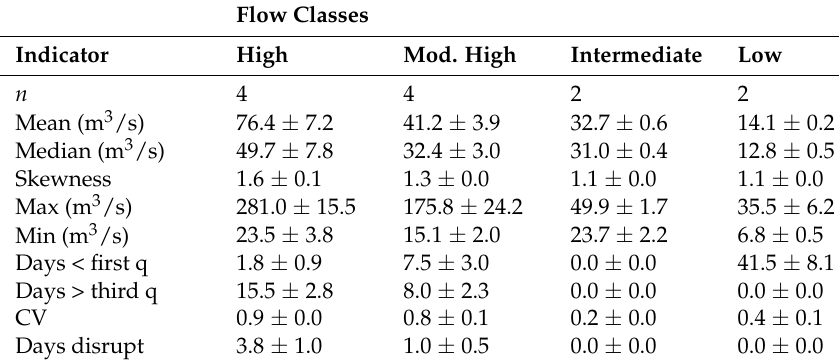
Table 1. Summarized characteristics of hydrological indicators of each flow class (average ± standard error). Note that mean, median, and maximum discharge were not used for classification to avoid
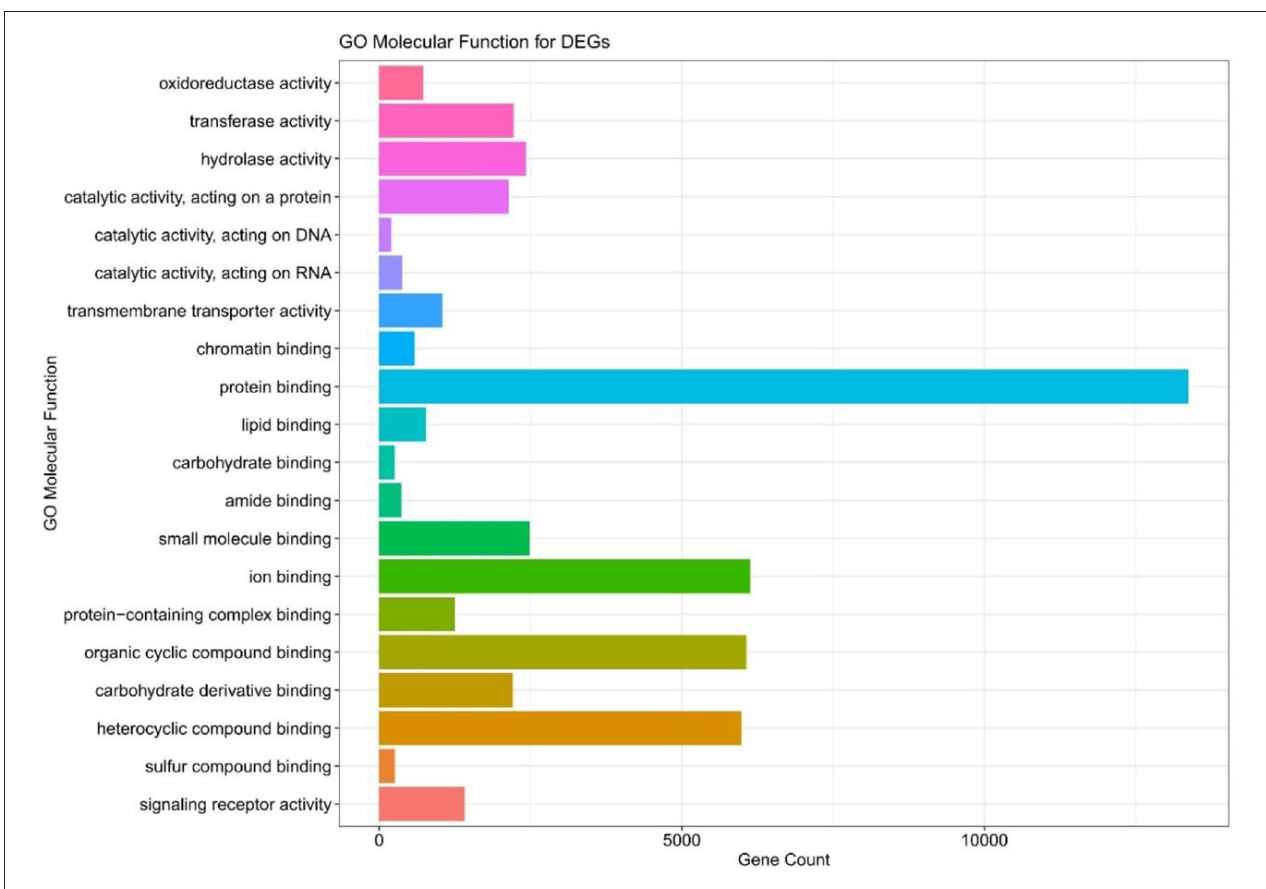
FIGURE 6 | The GO molecular function terms of the DEGs in all compared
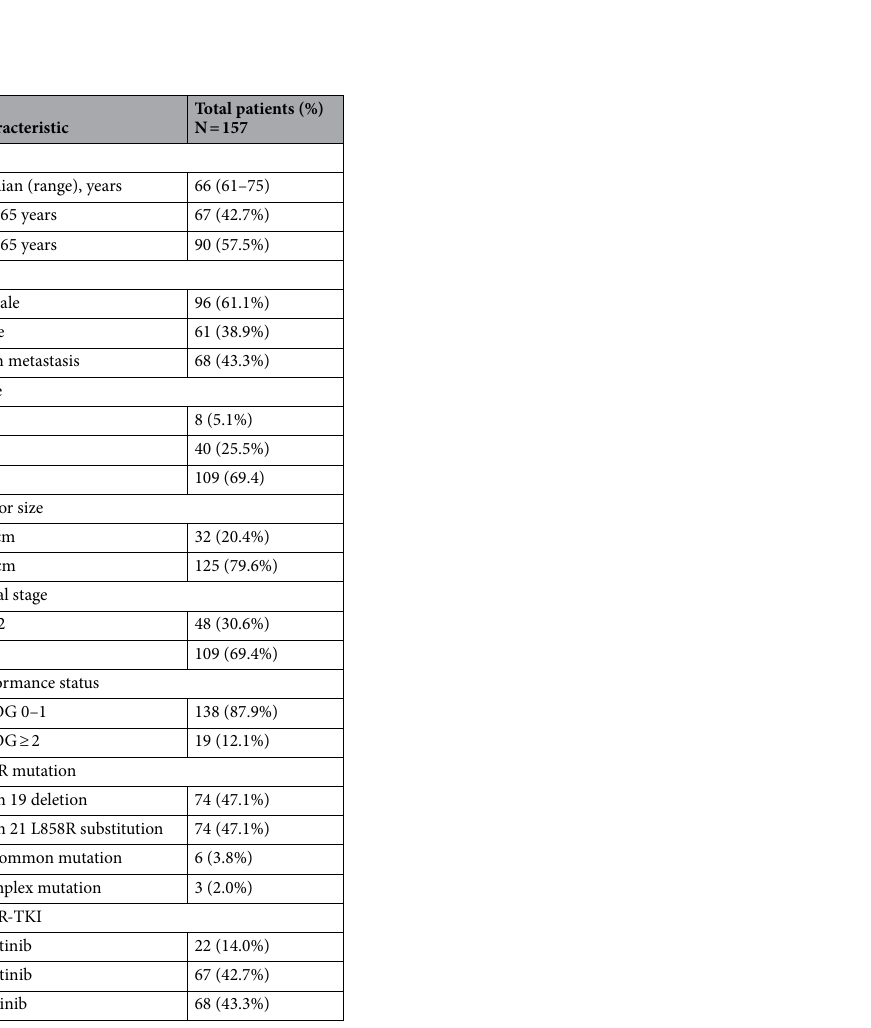
Table 1. Patient characteristics. EGFR, epidermal growth factor receptor; TKI, tyrosine kinase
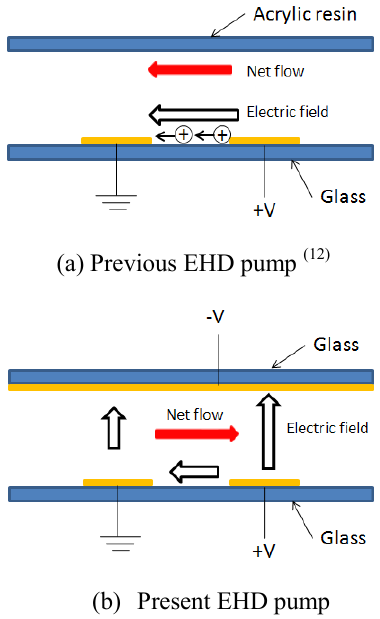
Fig. 1 Illustrations of our previous and present EHD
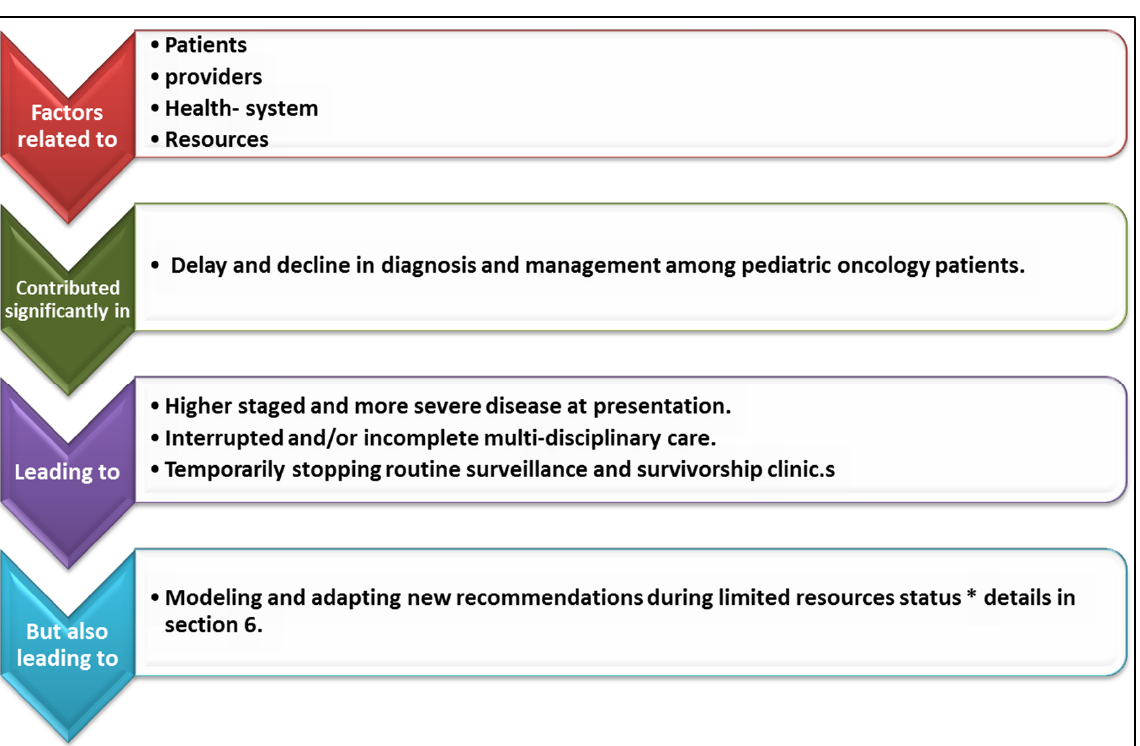
Figure 1. Schematic summarization of the effect of the COVID-19 pandemic on pediatric oncology diagnosis and management. * details in Section 6 entitled Management of the Malignancy during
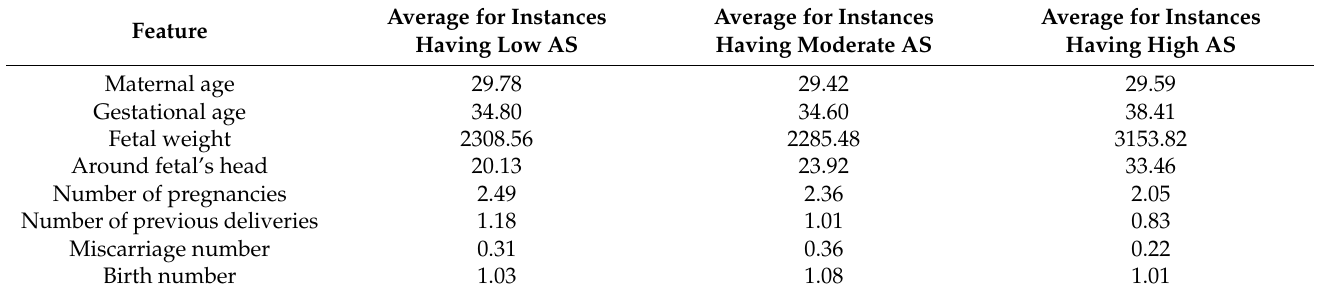
Table 2. The average of some numeric features for different classes of Apgar scores in our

▶ [What you are asked to do]:
Without the pictures, write out all of the material exactly.

▶ [Exercise output]:
Table 1. Summarized characteristics of hydrological indicators of each flow class (average ± standard error). Note that mean, median, and maximum discharge were not used for classification to avoid
FIGURE 6 | The GO molecular function terms of the DEGs in all compared
Table 1. Patient characteristics. EGFR, epidermal growth factor receptor; TKI, tyrosine kinase
Fig. 1 Illustrations of our previous and present EHD
Figure 1. Schematic summarization of the effect of the COVID-19 pandemic on pediatric oncology diagnosis and management. * details in Section 6 entitled Management of the Malignancy during
Table 2. The average of some numeric features for different classes of Apgar scores in our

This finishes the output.